___ DATASET CONTENT

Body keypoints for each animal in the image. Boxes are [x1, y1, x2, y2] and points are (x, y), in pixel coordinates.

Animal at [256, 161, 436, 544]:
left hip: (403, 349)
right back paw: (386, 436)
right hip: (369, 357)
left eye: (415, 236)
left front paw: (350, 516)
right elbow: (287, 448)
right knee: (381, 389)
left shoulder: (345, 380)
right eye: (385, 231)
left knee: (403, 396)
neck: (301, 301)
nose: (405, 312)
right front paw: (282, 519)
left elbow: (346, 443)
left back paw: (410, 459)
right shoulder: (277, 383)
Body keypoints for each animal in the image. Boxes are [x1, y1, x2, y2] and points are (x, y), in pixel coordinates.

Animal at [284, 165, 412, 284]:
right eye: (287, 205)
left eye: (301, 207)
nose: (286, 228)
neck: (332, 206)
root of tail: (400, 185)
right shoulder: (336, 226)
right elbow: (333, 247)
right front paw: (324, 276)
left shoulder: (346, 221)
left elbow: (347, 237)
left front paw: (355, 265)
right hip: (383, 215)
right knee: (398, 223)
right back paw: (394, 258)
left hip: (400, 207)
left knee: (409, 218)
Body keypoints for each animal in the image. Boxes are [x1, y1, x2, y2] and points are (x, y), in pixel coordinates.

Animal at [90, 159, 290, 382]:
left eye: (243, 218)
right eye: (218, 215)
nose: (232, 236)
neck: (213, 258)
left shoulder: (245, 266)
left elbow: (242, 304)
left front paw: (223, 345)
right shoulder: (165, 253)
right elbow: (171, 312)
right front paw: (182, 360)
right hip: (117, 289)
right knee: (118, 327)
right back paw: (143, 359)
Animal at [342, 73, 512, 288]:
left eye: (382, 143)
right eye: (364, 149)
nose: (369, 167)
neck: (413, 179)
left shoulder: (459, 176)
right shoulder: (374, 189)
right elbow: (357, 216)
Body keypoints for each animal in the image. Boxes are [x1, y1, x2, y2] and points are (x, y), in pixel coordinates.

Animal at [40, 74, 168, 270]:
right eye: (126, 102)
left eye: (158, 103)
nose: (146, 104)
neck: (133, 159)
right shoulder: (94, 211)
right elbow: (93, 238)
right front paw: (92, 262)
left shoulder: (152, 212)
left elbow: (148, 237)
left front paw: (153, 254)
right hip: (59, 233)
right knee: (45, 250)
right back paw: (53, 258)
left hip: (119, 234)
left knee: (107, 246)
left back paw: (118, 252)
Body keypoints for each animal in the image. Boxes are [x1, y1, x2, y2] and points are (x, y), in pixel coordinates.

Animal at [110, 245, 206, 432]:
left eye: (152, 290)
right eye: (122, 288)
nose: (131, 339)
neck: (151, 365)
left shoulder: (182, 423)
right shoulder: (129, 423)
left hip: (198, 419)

______

> _TRY IT_
Up to and including the line with "right eye: (385, 231)", write out the records above exactly, starting from their first line.

> _RESULT OF THE EXERCISE_
Body keypoints for each animal in the image. Boxes are [x1, y1, x2, y2] and points are (x, y), in pixel coordinates.

Animal at [256, 161, 436, 544]:
left hip: (403, 349)
right back paw: (386, 436)
right hip: (369, 357)
left eye: (415, 236)
left front paw: (350, 516)
right elbow: (287, 448)
right knee: (381, 389)
left shoulder: (345, 380)
right eye: (385, 231)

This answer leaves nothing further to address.